Activity:
In the blog post on lessons business can teach the government, what do smart businesses base their spending on?

Selected text:
Friday, October 11, 2013

3 Things Business Can Teach the Government



I know we’re all sick of the government shut down. Mostly I’m sick of how painful they’ve tried to make it for us, regular people. Who does that to their customers?

Which makes me wonder about a few of the operating policies of the government. Businesses don't take revenue for granted, don't treat their customers poorly, and don't let their employees refuse service; at least, not if they want to stay in business.


So here are three valuable lessons business can teach the federal government (because bloggers love lists!).

1. Grow only when you have the revenue to do so.

I don’t know about the rest of you, but I worked in businesses that didn’t expand without the revenue to support said expansion. So the whole raise-the-debt-ceiling-so-we-can-keep-borrowing-so-we-can-keep-growing is ridiculous.

Understand I’m not saying that means we should wind up in a playground-style name-calling partisan stand-off until someone agrees to stick his tongue to the frozen flag pole. 

Smart businesses earn revenue and then spend based on their earned revenue.

Body or hand keypoint data:
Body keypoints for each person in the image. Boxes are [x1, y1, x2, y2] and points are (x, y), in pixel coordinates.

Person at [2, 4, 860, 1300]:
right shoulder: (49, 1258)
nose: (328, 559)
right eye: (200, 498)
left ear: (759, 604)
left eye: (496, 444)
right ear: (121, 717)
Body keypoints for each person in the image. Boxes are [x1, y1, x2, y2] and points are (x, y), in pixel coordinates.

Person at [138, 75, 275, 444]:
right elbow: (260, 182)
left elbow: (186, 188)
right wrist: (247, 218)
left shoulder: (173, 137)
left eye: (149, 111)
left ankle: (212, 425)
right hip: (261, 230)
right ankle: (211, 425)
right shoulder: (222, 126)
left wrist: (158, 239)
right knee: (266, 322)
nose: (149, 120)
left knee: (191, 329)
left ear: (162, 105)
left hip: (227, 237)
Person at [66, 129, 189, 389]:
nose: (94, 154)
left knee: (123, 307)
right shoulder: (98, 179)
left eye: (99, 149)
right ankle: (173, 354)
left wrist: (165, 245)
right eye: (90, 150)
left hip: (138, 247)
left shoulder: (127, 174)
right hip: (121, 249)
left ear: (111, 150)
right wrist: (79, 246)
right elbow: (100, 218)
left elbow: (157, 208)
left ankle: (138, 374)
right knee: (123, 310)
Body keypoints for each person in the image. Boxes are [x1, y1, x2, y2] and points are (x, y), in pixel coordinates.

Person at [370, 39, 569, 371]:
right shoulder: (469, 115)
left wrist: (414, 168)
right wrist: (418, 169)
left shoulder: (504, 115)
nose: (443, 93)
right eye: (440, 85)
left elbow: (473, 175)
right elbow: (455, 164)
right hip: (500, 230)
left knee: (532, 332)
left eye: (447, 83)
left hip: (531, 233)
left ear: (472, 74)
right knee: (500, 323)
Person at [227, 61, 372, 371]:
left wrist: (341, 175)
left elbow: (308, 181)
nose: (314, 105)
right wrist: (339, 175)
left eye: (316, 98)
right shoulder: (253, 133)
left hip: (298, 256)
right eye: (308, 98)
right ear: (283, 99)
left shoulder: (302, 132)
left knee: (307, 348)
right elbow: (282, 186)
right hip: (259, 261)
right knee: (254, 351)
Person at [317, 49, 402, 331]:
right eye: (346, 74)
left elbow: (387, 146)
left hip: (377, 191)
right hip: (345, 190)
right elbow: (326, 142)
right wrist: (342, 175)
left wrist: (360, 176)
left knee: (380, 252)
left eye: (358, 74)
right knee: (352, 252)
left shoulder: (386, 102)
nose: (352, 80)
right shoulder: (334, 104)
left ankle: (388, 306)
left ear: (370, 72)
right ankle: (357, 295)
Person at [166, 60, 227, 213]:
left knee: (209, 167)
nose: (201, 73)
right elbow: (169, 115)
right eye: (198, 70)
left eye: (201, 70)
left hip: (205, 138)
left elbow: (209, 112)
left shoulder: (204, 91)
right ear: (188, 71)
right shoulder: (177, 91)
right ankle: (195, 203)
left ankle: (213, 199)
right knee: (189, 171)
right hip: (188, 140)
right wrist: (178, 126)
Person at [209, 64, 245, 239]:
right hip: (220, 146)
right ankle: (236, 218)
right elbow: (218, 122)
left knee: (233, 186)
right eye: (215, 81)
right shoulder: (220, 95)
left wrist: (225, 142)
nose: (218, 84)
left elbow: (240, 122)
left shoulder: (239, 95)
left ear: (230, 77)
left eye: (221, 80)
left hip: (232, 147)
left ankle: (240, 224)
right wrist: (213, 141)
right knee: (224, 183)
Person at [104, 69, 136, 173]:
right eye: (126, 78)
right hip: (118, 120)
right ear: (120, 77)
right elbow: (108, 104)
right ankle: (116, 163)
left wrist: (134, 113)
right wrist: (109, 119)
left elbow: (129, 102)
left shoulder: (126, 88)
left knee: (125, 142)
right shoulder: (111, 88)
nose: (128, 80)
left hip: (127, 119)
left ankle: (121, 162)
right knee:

Expected answer:
Their earned revenue.